Gianluca Pomante
Avvocato esperto in tema di Privacy e IT
La crescente sensazione di insicurezza percepita dai cittadini, unita alla continua riduzione dei prezzi dei prodotti elettronici, ha portato una quantità sempre maggiore di soggetti privati a fare ricorso a sistemi di videosorveglianza per tutelare il proprio ambito personale e patrimoniale.
Se, inizialmente, il frequente ricorso alle telecamere era appannaggio dei proprietari di villette e case isolate, da diversi anni, ormai, anche sui pianerottoli dei palazzi hanno fatto la loro comparsa gli “occhi elettronici”, ampliando il già nutrito numero di controversie di natura condominiale. Che il condominio non sia il posto migliore per rilassarsi è ormai noto.
Ma che potesse, proprio in tale ambito, verificarsi un consistente contenzioso causato da un sostanziale vuoto normativo ancora da colmare, sicuramente nessuno poteva aspettarselo.
Occorre, quindi, quantomeno, esaminare gli aspetti essenziali della materia per cercare di trovare una soluzione temporanea, in attesa del sospirato intervento legislativo. Che, si spera, non proceda a confondere maggiormente gli interessati…
Rispettare le regole del Garante
Chi intende installare una telecamera di videosorveglianza per proteggere dalle aggressioni il proprio patrimonio o i propri cari, dovrebbe teoricamente rispettare alcune regole, dettate dal Garante con le proprie linee guida, ed essere formalmente a posto con la legge.
Tra le principali, occorre ricordare che:
a) l’angolo di ripresa non deve eccedere il trattamento necessario a tutelare un legittimo interesse
b) il trattamento deve essere finalizzato alla sicurezza patrimoniale e personale
c) deve essere data idonea informativa agli interessati prima che entrino nel raggio di azione delle telecamere
d) la conservazione deve essere limitata nel tempo a un massimo di 24 ore
e) l’adozione di idonee misure di sicurezza.
Ciò non è sufficiente, chiaramente, a sedare possibili diatribe in ambito condominiale, dove la sorveglianza della proprietà esterna comporta, spesso, il contestuale controllo degli spazi comuni.
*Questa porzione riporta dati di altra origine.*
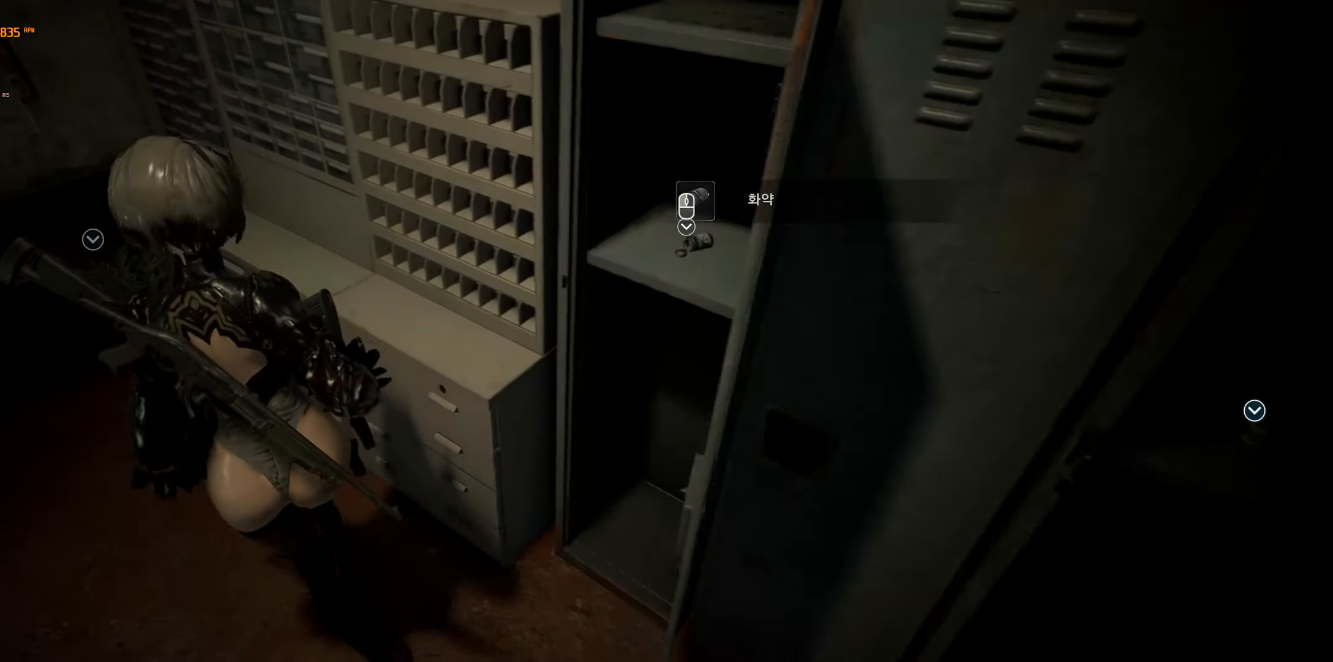
{"buttons": [], "left_stick": "up-left", "events": []}
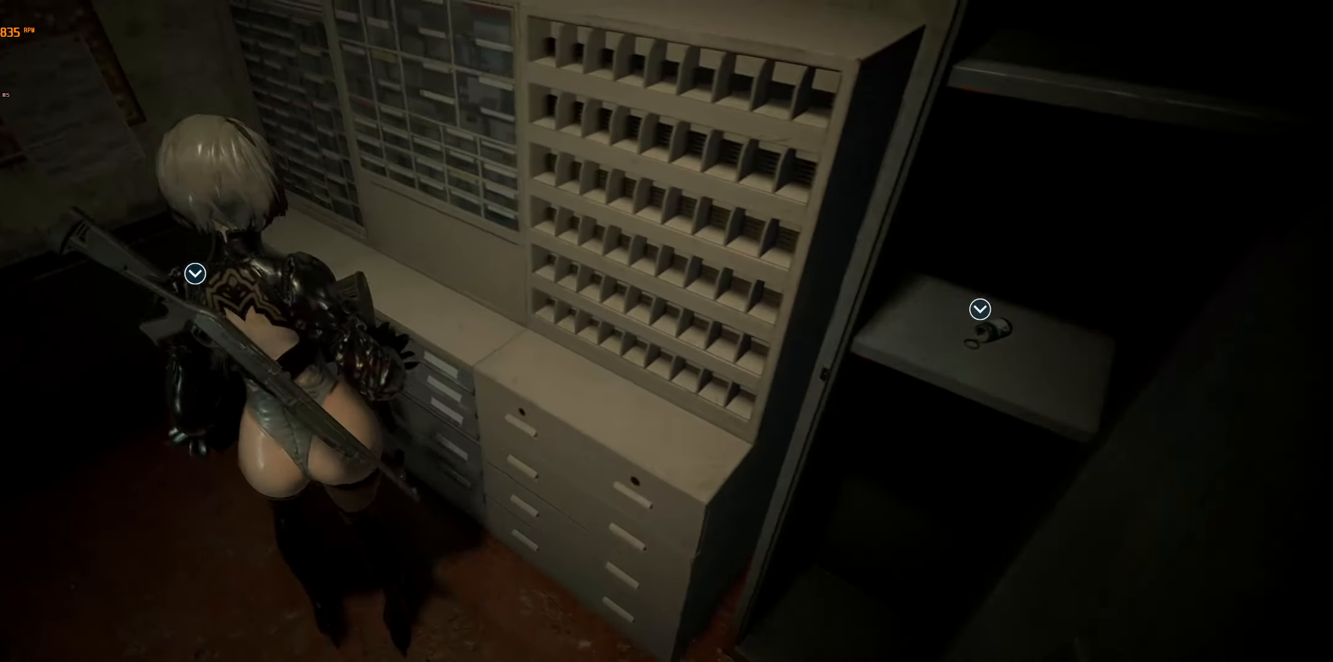
{"buttons": [], "left_stick": "center", "events": [[417, "left_stick", "center"]]}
E i contrasti non sorgono solo tra i condomini, ma, evidentemente, anche tra gli operatori del diritto.
Lo specifico tema della sorveglianza delle aree comuni negli edifici è già stato oggetto di una duplice segnalazione, da parte del Garante Privacy, al Parlamento e al Governo, da ultimo con le linee guida sulla videosorveglianza datate 8 aprile 2010, affinché, stante l’assoluta carenza di regolamentazione in materia, provvedessero a sanare la situazione con un intervento normativo.
Infatti, in tale materia sorge, innanzitutto, la difficoltà nell’individuare il titolare del trattamento, potendosi verificare la duplice situazione dell’impianto installato dal singolo condomino e di quello installato dal condominio su deliberazione dell’assemblea.
Inadeguatezza del corpus Normativo sul condominio
L’attuale corpus normativo sul condominio non consente di individuare con certezza neppure i soggetti titolari del diritto di voto in assemblea, potendo, teoricamente, essere interessati all’installazione di un impianto condominiale tanto i proprietari quanto gli inquilini – e per motivi diversi tra loro.
Così come ciascuno di essi può essere controinteressato, in qualità di soggetto passivo del trattamento, e, quindi, avere diritto di opporsi all’installazione.
Analogamente, potrebbe vantare il diritto di opporsi al trattamento chiunque frequenti abitualmente l’edificio per vincoli familiari o per ragioni di lavoro.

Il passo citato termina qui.